I, however, looked like I was telling them that I had come to steal every one of their children. Right after I finished singing some song I wrote about Solola. Which is why, even though I had packed with me–

Kindle – Learn Spanish in 12 Days

–It was pretty much useless. I was most helpful, I think, when I was painting a cookstove next to a chicken.

Instant Starbucks Coffee

I take it back. My biggest regret on this trip is that I TOTALLY FORGOT I HAD THIS IN MY SUITCASE. Because I don’t care how much it might make me look like a wuss traveler, Nescafe is not coffee, it’s nothing close to coffee, and it’s not a substitute for coffee. It makes me start every morning with anger.

Luckily my companions were also coffee drinkers, which is how I learned to love the completely foreign concept to Americans that when you go for coffee, you get espresso, you sit down and drink it, and then you move on.
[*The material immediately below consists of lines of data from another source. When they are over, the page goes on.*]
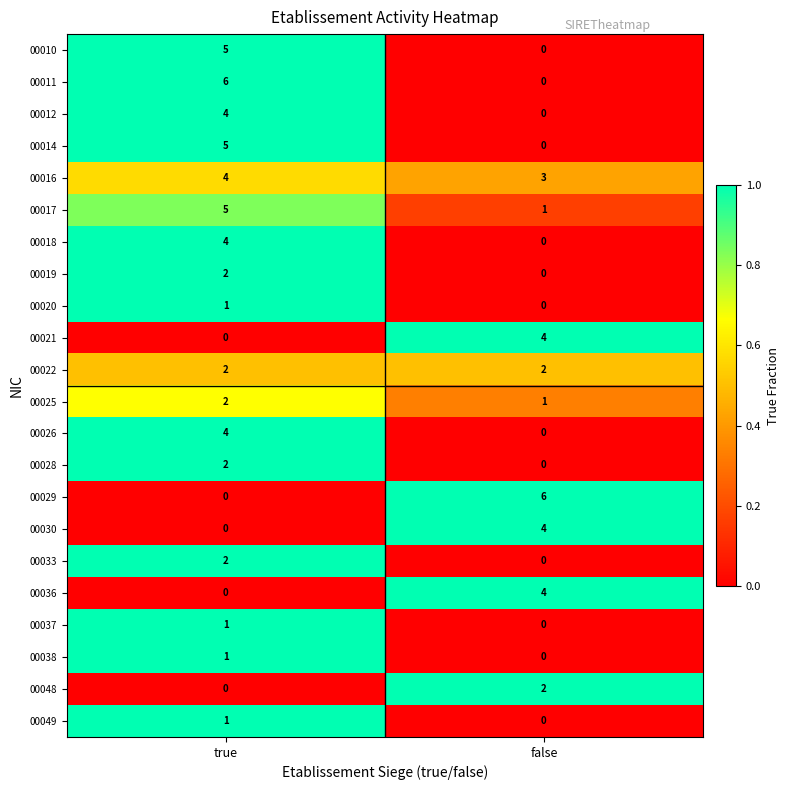

What is the maximum value for 00012?

4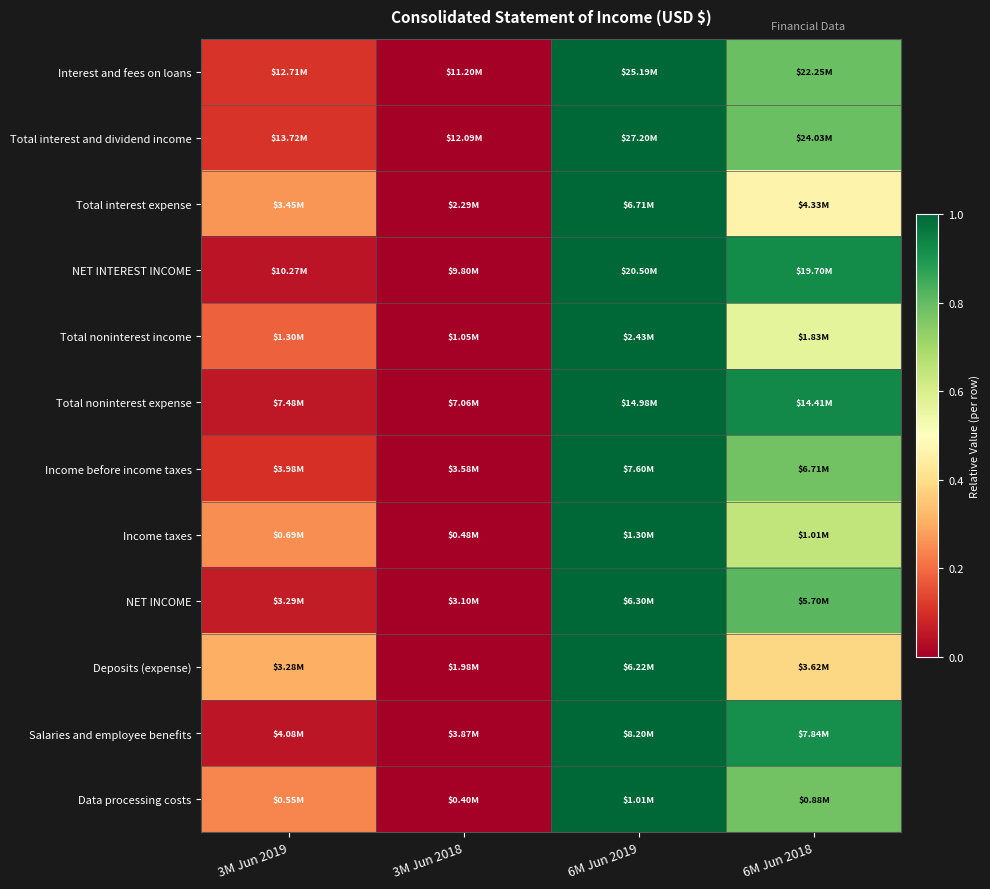

Which series has the largest range (max minus min)?

Interest and fees on loans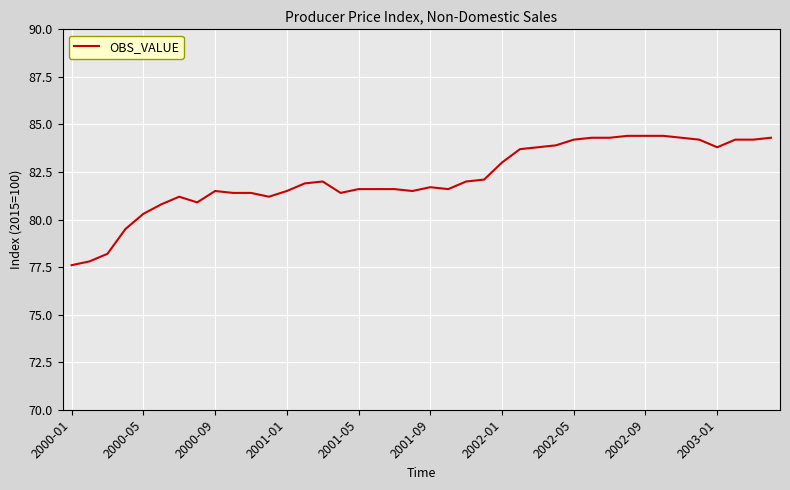

What is the maximum value shown in the chart?

84.4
I started learning the importance of it in Venice and Paris with my mom back in September, but I didn’t fully appreciate why someone would want to walk around without a paper cup of latte in their hands until this trip. Every sip of Nescafe was sad, and I am kicking myself that I forgot this little emergency present I had packed, from LA Pam to Guatemala Pam.

It was in my suitcase!! The whole time!! Aaaaugh!!!

trail mix / granola bars

Long, long car rides, and only one day did we forget, as second car, to pull provisions from the first car. That’s the day I passed out my emergency supplies. I think it’s also the same day I shot this footage of driving through San Pablo La Laguna.

While I was shooting this, the other people in the car were discussing the name of the town.

Bryan: What is does “La Laguna” mean, Nikki?

Nikki: It’s a body of water, kind of… I’m not sure how you’d call it. Not like a pond, but part of the lake that kind of… Pam, how would you say that word in English? “La Laguna”?

Pam: Well… and I am only guessing here, but I think it’s “lagoon.”

Nikki/Bryan: Oh, right, yeah!

It was pretty much the only time anybody ever needed a word in English, but at least it made them all laugh.